Up to date none of the small, cationic, antifungal proteins from ascomycetes have been applied biotechnologically or therapeutically in large scale. However, their growth inhibitory and fungicidal activity against human and plant pathogenic fungi as well as their efficacy against Candida biofilm formation renders them most promising biomolecules for the development of new antifungal treatment strategies. By the use of our recently developed P. chrysogenum-based expression system AMPs can be secreted in high abundance into the supernatant of easily fermentable molds [9,[79], [80], [81], [82]]. The secretion and accumulation of the proteins in the culture broth of fungi grown in mineral minimal medium enables fast and low-cost protein purification. This system also allows the production of recombinant AMP variants with improved efficacy that are created by rational design [14]. In this respect PAF and PAFB represent valuable model biomolecules that could inspire the research of AMPs from other filamentous ascomycetes that still await their identification.
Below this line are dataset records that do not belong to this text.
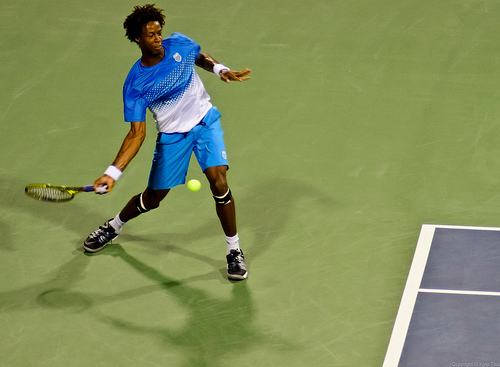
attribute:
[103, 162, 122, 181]
sweat band — white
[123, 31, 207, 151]
jersey — blue, white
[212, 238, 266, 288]
tennis shoe — black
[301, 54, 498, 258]
pavement — leveled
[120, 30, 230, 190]
uniform — blue, white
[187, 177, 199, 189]
tennis ball — bright yellow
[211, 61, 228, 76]
wrist band — white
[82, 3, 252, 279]
man — player, african, american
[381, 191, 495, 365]
square — blue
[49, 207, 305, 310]
shoes — player's, black, white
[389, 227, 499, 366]
square — blue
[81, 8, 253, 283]
player — wearing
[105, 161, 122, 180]
wrist band — white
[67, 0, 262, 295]
player — tennis, swinging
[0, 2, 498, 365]
court — tennis, blue, concrete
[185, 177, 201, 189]
ball — tennis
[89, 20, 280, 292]
player — tennis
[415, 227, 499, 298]
square — blue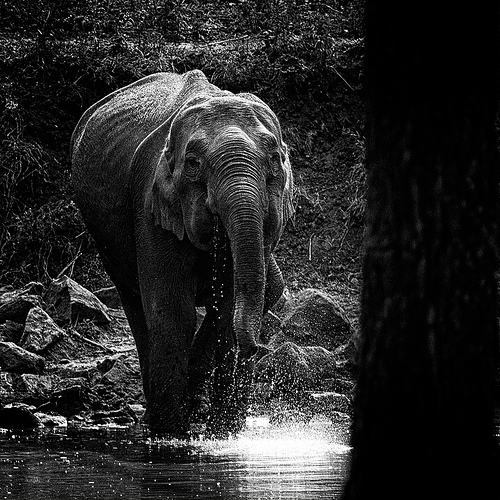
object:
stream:
[103, 218, 354, 457]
The high stability of PAF and PAFB at high temperatures, against protease degradation and within a wide pH range renders them suitable therapeutics for use in clinical treatments, plant and food protection [34,83] (PAFB, unpublished data).

Especially a topical application to treat superficial fungal infections caused by Candida spp. or dermatophytes could be promising, whereby the combination with licensed drugs such as fluconazole proved to be highly effective in inhibiting the growth of Microsporum spp. and Trichophyton spp. [84]. Another possible application could be the constitutive expression of AMPs in transgenic plants, which would contribute to an improved plant “immune system” and defense towards plant pathogenic fungi. Adding preservatives to food is a common way to prevent food spoilage and poisoning of food products by fungi. As naturally secreted compounds, AMPs such as PAF or PAFB could be advantageous options as new food preservatives.

Declaration of competing interest

The authors declare that they have no known competing financial interests or personal relationships that could have appeared to influence the work reported in this paper.